Support level: Basic
- Business logic: Ensure that data goes into the proper domain for the application’s service provider use cases.
- The application supports domain separation at run time. The domain separation includes separation from the user interface, cache keys, reporting, rollups, and aggregations.
- The owner of the instance must set up the application to function across multiple tenants.
Sample use case: When a service provider (SP) uses chat to respond to a tenant-customer’s message, the customer must be able to see the SP's response.

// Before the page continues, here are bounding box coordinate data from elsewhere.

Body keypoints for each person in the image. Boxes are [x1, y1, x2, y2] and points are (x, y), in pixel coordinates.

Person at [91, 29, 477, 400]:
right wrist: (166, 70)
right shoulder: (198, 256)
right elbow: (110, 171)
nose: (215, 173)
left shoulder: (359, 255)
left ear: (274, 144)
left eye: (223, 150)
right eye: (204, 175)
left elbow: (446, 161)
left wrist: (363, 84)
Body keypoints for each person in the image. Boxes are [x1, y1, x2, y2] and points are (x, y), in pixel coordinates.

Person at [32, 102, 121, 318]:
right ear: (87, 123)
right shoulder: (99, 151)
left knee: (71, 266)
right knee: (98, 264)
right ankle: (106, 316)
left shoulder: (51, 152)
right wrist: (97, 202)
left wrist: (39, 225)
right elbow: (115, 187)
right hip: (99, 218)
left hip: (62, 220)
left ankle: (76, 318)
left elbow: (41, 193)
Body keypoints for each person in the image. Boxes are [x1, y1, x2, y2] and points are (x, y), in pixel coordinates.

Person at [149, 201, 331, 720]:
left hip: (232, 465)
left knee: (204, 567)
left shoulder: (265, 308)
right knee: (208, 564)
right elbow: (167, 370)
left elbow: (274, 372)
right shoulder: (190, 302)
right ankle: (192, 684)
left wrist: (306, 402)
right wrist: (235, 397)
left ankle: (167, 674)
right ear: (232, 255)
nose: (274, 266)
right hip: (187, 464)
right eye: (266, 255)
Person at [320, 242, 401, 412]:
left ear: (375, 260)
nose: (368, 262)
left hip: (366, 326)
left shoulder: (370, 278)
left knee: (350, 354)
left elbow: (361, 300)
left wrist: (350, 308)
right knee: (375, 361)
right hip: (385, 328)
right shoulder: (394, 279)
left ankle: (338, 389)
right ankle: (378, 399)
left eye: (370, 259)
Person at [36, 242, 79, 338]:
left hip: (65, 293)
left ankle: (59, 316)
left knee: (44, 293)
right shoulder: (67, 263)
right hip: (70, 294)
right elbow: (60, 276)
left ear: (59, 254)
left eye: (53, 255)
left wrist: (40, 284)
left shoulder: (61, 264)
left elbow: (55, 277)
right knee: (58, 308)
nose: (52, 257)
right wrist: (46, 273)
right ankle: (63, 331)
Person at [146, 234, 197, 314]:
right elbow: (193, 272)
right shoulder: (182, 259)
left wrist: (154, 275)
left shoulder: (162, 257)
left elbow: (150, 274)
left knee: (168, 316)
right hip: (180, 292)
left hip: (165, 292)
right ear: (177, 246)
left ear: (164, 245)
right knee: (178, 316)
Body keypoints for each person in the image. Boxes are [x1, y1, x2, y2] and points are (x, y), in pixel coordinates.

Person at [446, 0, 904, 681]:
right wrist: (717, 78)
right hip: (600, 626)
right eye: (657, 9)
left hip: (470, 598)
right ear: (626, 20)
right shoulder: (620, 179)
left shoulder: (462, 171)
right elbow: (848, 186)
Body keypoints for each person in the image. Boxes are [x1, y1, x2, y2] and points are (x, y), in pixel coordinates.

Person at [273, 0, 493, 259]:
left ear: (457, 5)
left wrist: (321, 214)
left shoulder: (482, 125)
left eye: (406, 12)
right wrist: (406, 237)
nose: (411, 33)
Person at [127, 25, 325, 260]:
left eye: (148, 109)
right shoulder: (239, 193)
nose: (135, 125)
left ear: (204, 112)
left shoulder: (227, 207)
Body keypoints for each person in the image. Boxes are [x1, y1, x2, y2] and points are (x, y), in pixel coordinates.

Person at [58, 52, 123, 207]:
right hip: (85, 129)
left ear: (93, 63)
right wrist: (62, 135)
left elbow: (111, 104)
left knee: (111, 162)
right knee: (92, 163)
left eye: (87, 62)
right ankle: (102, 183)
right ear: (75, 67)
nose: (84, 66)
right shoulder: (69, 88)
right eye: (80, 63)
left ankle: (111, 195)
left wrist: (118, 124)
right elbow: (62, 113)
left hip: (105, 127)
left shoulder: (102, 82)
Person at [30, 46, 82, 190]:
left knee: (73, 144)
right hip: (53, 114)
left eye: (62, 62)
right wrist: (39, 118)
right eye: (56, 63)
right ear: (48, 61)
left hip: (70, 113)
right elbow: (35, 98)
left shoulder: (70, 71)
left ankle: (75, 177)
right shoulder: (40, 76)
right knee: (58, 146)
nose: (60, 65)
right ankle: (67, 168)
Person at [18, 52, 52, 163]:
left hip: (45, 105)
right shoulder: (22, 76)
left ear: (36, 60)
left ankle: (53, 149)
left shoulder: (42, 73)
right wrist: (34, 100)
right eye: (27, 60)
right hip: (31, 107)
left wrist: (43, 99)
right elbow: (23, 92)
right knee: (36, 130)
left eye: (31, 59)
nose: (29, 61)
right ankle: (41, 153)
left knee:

For more information on support levels, see Application support for domain separation.
How domain separation works in Financial Services Payment Operations
All FSO integrations applications are built on top of Customer Service Management (CSM) and use many CSM tables. The key reference tables are the customer tables such as Consumer, Account, and Contact, and these tables are domain-separated.
Tables
- sn_bom_payment_inquiry
- sn_bom_payment_inquiry_task
- sn_bom_payment_service
- sn_bom_payment_claim
- sn_bom_payment_claim_task
- sn_bom_checking_account
- sn_bom_saving_account
Use cases
- Payment Inquiry
- Customers have the ability create a payment inquiry via the portal for the following
use cases:
- Beneficiary Claim Non-Receipt (BCNR): The customer has sent a payment, but the intended recipient claims to have never received the money.
- Payment in Error (PiE) – The customer makes a mistake when sending a payment and is trying to retrieve the money.
- Payment Claim
- Inquiry agents can create a claim on behalf of a customer when the bank determines that the claim is valid and the customer is entitled to a refund.
- Debit Approval
- Claim agents create Debit Approvals for customers to approve a refund from a claim. The customer can either accept the debit or dispute or reject it.